29 August 2006

Welcome to the Post - Information Age World

Periodically, periodicals publish their declaration that this is a new information age. That could be, but I'd propose instead that we live in a post-information age.

The information age started with the telegraph and telephone, both popular long before you were born. What has happened since about the mid-1800's is not new. Information flows have expedited the flow of commerce and the consolidation of production, necessitiating an explosion of distribution channels and retail outlets. This has been on-going for more than a century.

What defined the last century is continuning advances in the processing, storing, and interpreting of information with technologies as varied as cell phones, laptops, and universities. This has coincided with the explosion in knowledge workers, who were arguably to economic growth in the 20th century what capital had been in the 18th and 19th centuries.

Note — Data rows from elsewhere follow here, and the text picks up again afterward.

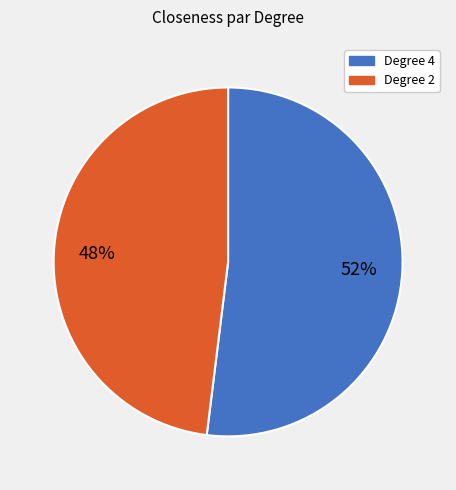

True or false: Degree 4 accounts for 14% of the total.

False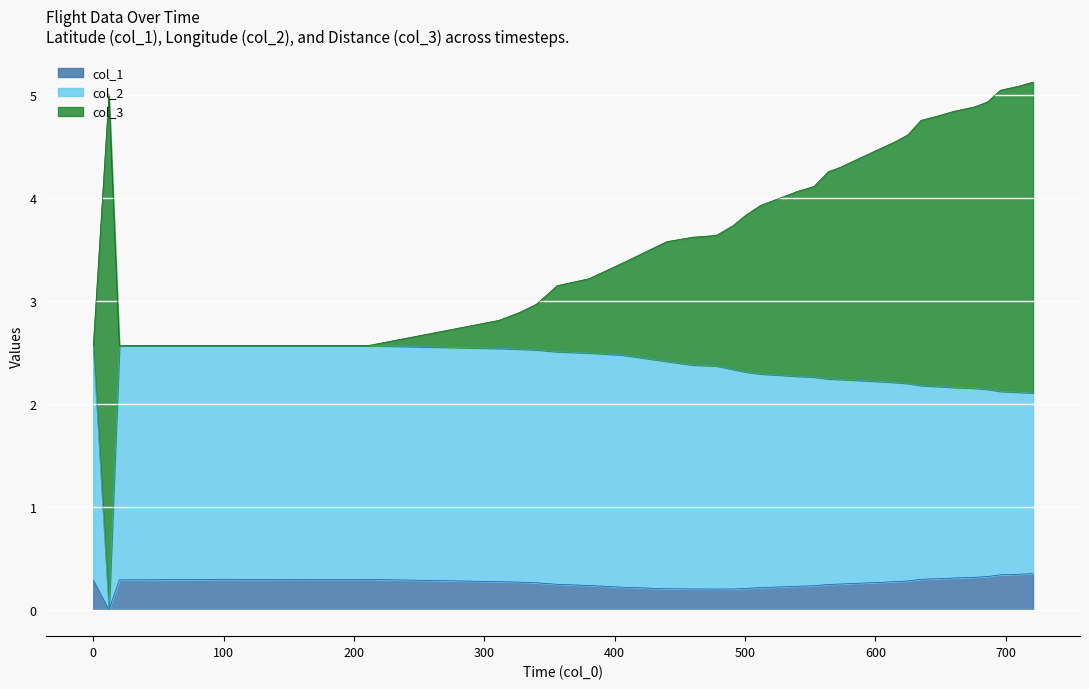

Is it true that col_2 equals 2.3 at 512?

True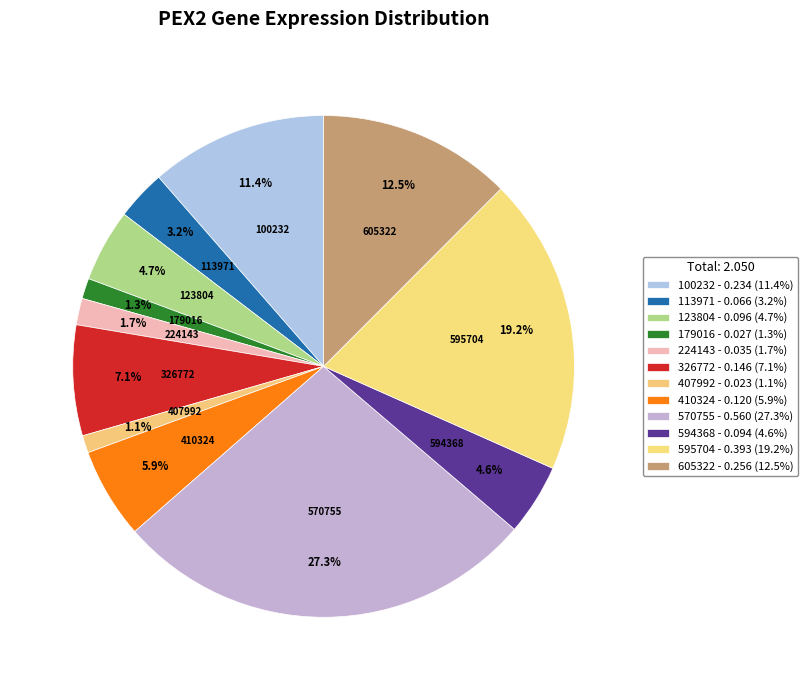

How many slices are in this pie chart?

12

Today, we live in a world in which knowledge workers, for the first time, are no longer constrained by lack of information. In fact, they are probably hindered by it - the proliferation of calls, emails, meetings, books, (and yes, sadly) web sites including blogs probably do at least as much to diffuse attention and lessen productivity as they do to inform action and enhance productivity.

This raises a very different question: What can be done when information no longer limits? And it is the communities, organizations, and individuals who focus on the answer to that question who will advance as much in this century as did those who focused on the question of how to get more information stored, distributed, and processed advanced in the last century.